## Begin Passage to read

Laughably, Derby’s SU briefly banned all members of UKIP from being on campus – because they were a threat to safety.

Talking of UKIP, the NUS have even gone so far as to agree a national boycott of the anti-EU party, meaning your elected officials will be actively telling students not to vote for Farage’s crones. This from a group of people who couldn’t even agree to condemn ISIS.

Philosopher John Stuart Mill, a champion of personal liberty, said of opinions: “…however true it may be, if it is not fully, frequently, and fearlessly discussed, it will be held as a dead dogma, not a living truth.”

You can’t uphold an idea as untouchable and demonise anyone who says otherwise. If you reckon you’re right in what you think, you should be brave enough to justify it through the exchange of words, rather than plugging fingers in your ears and whistling.

Nietzsche was a seminal thinker who lived before fascism

All of this hand-holding and shielding us from “dangerous” views also seems to be having a negative effect on what we’re taught, with tutors increasingly wary of making their students confront a “difficult” topic.

Professor Kathryn Ecclestone from the University of Sheffield said in Spiked that: “Vulnerability claims [by students] are pressuring academics to become more lenient and less challenging”.

Her university’s online toolkit for lecturers recommends that compulsory modules be removed from the syllabus entirely if they contain a “sensitive” topic that might cause someone stress or emotional harm.

Thing is, we’re grown ups and this is higher education. Assuming we’re too emotionally feeble to read a play that contains a rape scene or study historical racism is patronising at best.

Caring for the vulnerable, ignoring everybody else

Of course there are people who have experienced terrible, unimaginable things and so they might not be comfortable with certain topics. But that shouldn’t limit what the vast majority of students are able to learn about.

This treading-on-eggshells mentality is most evident in tutorials and seminars where every opinion and argument is met with the same blithe attempt by the tutor to confirm its worth.

Nobody is wrong. Every opinion is valid. And any in-depth discussion of a provocative or disturbing issue is completely avoided.

Researchers at Aston University recently discovered that our education is actually harmed when we’re shielded from controversial topics, and that the overwhelming majority of students are capable of grappling with these concepts.

Growing up doesn’t always mean feeling safe, secure, and good about yourself, and it’s about time uni reflected that. Just because the people we elected to represent us don’t think controversial views have a place on university campuses doesn’t mean the rest of us do.

## End Passage to read
## Begin Information supplied

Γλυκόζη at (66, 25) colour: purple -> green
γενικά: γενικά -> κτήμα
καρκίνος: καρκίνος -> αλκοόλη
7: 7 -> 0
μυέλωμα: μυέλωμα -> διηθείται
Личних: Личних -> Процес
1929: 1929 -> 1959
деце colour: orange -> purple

## End Information supplied
## Begin Information supplied

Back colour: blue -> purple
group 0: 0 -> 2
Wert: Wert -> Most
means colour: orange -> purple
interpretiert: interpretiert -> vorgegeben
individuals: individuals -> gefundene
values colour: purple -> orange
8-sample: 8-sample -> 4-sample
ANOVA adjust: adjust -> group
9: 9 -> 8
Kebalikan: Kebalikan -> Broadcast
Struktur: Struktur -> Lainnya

## End Information supplied
## Begin Information supplied

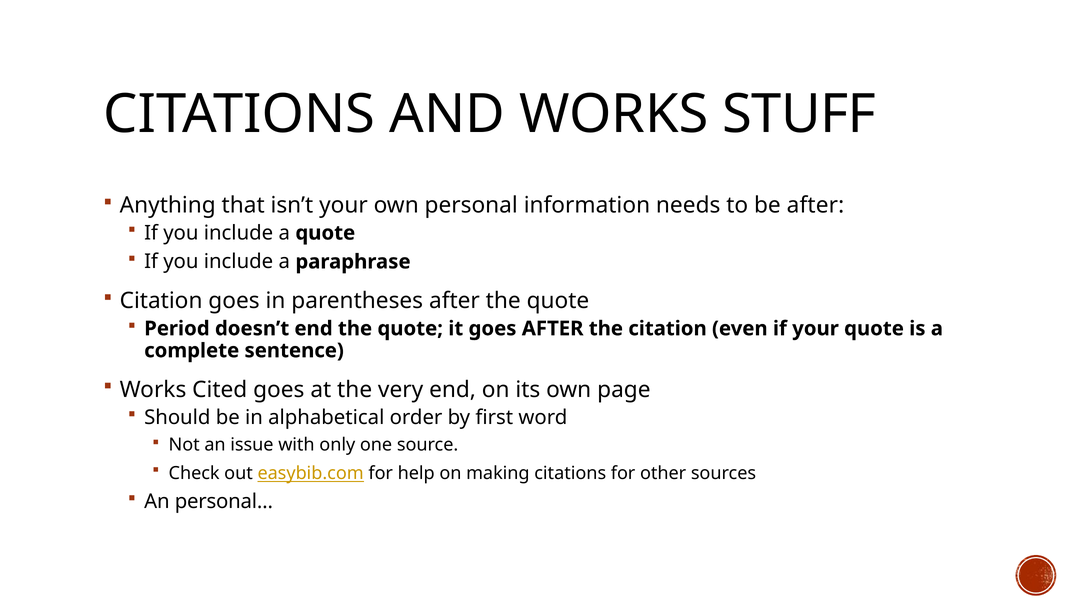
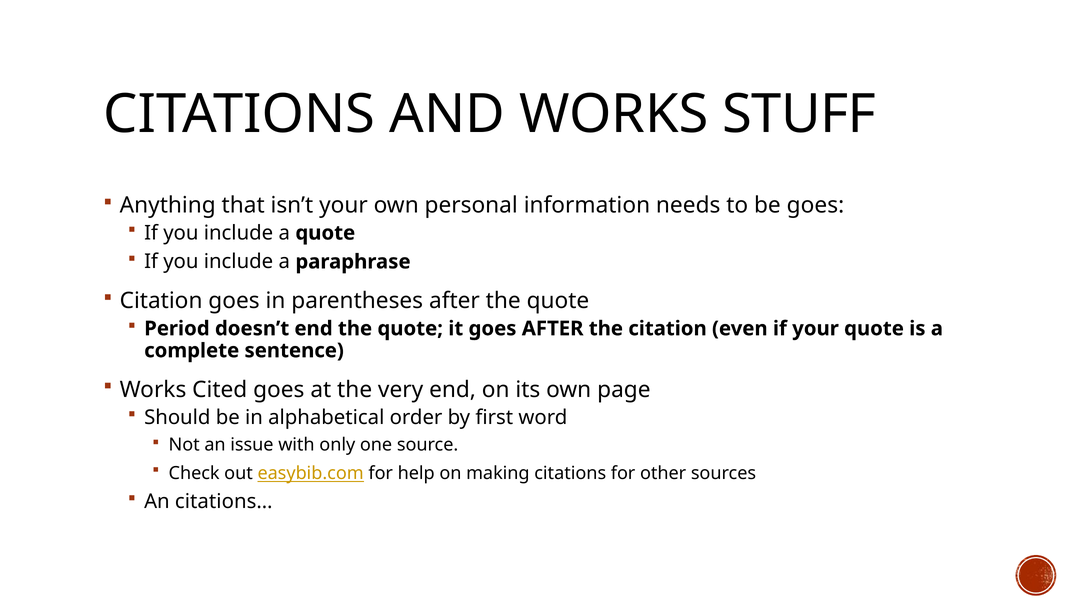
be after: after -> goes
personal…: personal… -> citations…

## End Information supplied

# Objectives:
**A.** Copy everything from "Caring for the" down to "is completely avoided." in the passage on campus free speech, switching "seminars" to "lectures".
**B.** According to the passage on campus free speech, what did Derby's SU briefly ban?

# Written responses:
**A.**
Caring for the vulnerable, ignoring everybody else

Of course there are people who have experienced terrible, unimaginable things and so they might not be comfortable with certain topics. But that shouldn’t limit what the vast majority of students are able to learn about.

This treading-on-eggshells mentality is most evident in tutorials and lectures where every opinion and argument is met with the same blithe attempt by the tutor to confirm its worth.

Nobody is wrong. Every opinion is valid. And any in-depth discussion of a provocative or disturbing issue is completely avoided.

**B.** All members of UKIP from being on campus.